BEGIN Passage shown

Location: Food Quality LaboratoryTitle: Fusarium damage assessment in wheat kernels by Vis/NIR hyperspectral imaging) Author
Submitted to: Sensing and Instrumentation for Food Quality and Safety
Publication Type: Peer Reviewed Journal
Publication Acceptance Date: 5/7/2011
Publication Date: 5/27/2011
Publication URL: http://hdl.handle.net/10113/49709
Citation: Delwiche, S.R., Kim, M.S., Dong, Y. 2011. Fusarium damage assessment in wheat kernels by Vis/NIR hyperspectral imaging. Sensing and Instrumentation for Food Quality and Safety. 5:63-71. Interpretive Summary: The most common fungal disease of pre-harvest wheat is Fusarium Head Blight. Affecting kernels during development, the disease results in wheat that is poor in milling and baking quality. The fungus also produces a mycotoxin called deoxynivalenol (DON) that is toxic to humans and livestock and consequently under regulation worldwide. Chemical assay procedures exist for DON, but these are time consuming and expensive. As an alternative, a nonchemical system was developed that can rapidly evaluate kernels for evidence of mold damage. It is based on a combination of near-infrared spectroscopy and digital imaging. When applied to a limited set of hard wheat, this system successfully identified Fusarium-damaged kernels at accuracies exceeding 95 percent. The technology has immediate application to quality grading in inspection operations and, with scale up, application to commercial storage and milling operations.

END Passage shown
BEGIN Provided information

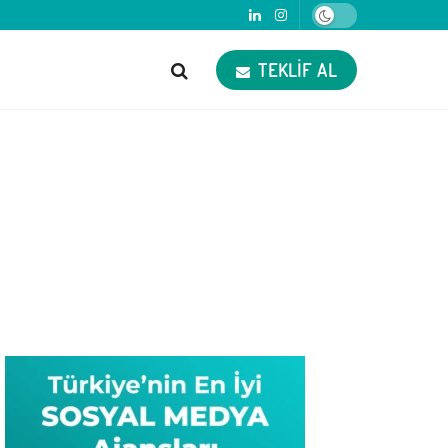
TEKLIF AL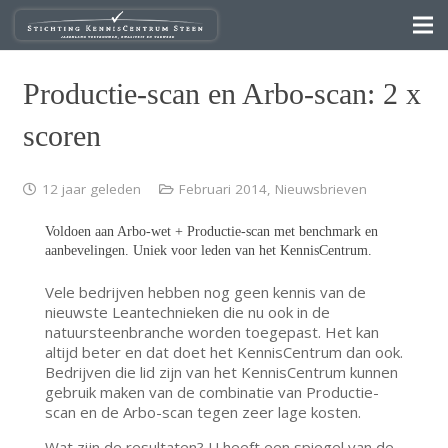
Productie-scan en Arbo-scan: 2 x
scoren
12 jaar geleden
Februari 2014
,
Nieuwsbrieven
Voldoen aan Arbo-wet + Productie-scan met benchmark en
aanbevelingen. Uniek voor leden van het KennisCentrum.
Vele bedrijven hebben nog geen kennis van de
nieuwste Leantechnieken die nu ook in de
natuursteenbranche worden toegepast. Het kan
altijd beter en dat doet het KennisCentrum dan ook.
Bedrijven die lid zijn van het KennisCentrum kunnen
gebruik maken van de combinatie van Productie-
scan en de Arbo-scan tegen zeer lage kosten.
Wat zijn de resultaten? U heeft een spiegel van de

END Provided information
BEGIN Provided information

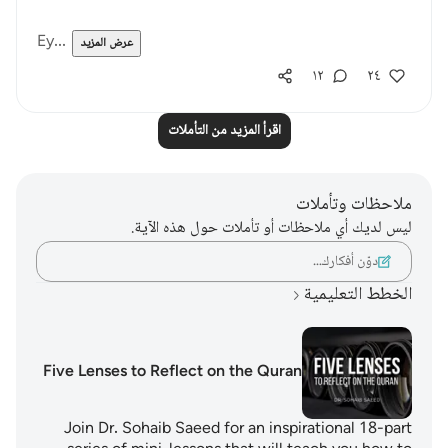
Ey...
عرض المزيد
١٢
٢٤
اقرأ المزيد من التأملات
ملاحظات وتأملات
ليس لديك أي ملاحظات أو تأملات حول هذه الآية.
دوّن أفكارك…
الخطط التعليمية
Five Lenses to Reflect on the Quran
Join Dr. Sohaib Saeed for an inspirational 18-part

END Provided information
BEGIN Provided information

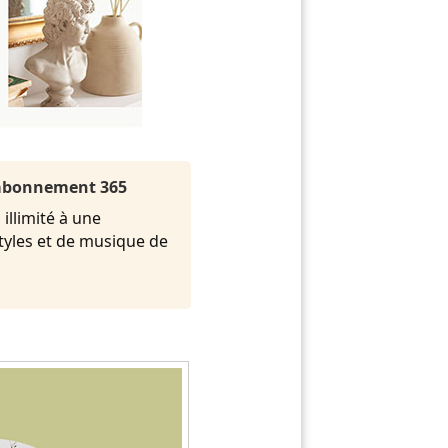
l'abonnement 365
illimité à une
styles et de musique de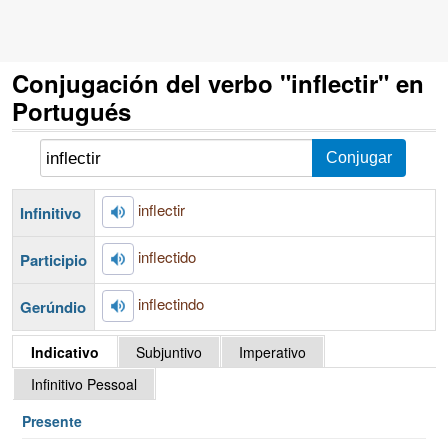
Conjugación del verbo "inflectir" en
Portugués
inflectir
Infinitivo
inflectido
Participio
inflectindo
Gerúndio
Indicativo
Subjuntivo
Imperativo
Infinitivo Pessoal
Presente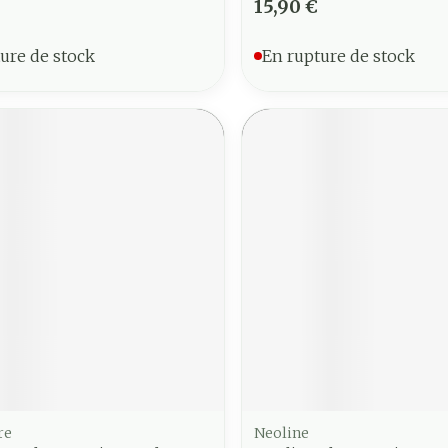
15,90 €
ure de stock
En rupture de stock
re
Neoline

END Provided information

▸ **Instructions**
[1] In the Fusarium damage summary, what is the name of the mycotoxin that the fungus produces?
[2] Write the next part of the Fusarium damage summary, starting right after its final sentence.

▸ **Exercise responses**
[1] Deoxynivalenol (DON).

[2]
Technical Abstract: Fusarium head blight is a fungal disease that affects the world's small grains, such as wheat and barley. Attacking the spikelets during development, the fungus causes a reduction of yield and grain of poorer processing quality. Secondary metabolites that often accompany the fungus, such as deoxynivalenol (DON), are health concerns to humans and livestock. Conventional grain inspection procedures for Fusarium damage are heavily reliant on human visual analysis. As an inspection alternative, a near-infrared (NIR) hyperspectral image system (1000-1700 nm) was fabricated and applied to Fusarium-damaged kernel recognition. An existing extended visible (400-1000 nm) system was similarly used. Exhaustive searches were performed on the 144 and 125 wavelength pair images that respectively comprised the NIR and visible systems to determine accuracy of classification using a linear discriminant analysis classifier. On a limited set of wheat samples the best wavelength pairs, either with visible or NIR wavelengths, were able to discriminate Fusarium-damaged kernels from sound kernels, both based on visual assessment, at an average accuracy of approximately 95%. Accuracy dropped off substantially when the visual contrast between the two kernel conditions became imperceptible. The NIR region was slightly better than the visible region in its broader array of acceptable wavelength pairs. Further, the region of interest (ROI) defined as the whole kernel was slightly better than ROIs limited to either a portion of the endosperm or the germ tip. For the NIR region, the spectral absorption near 1200 nm, attributed to ergosterol (a primary constituent in fungi cell membranes), was shown to be useful in spectral recognition of Fusarium damage.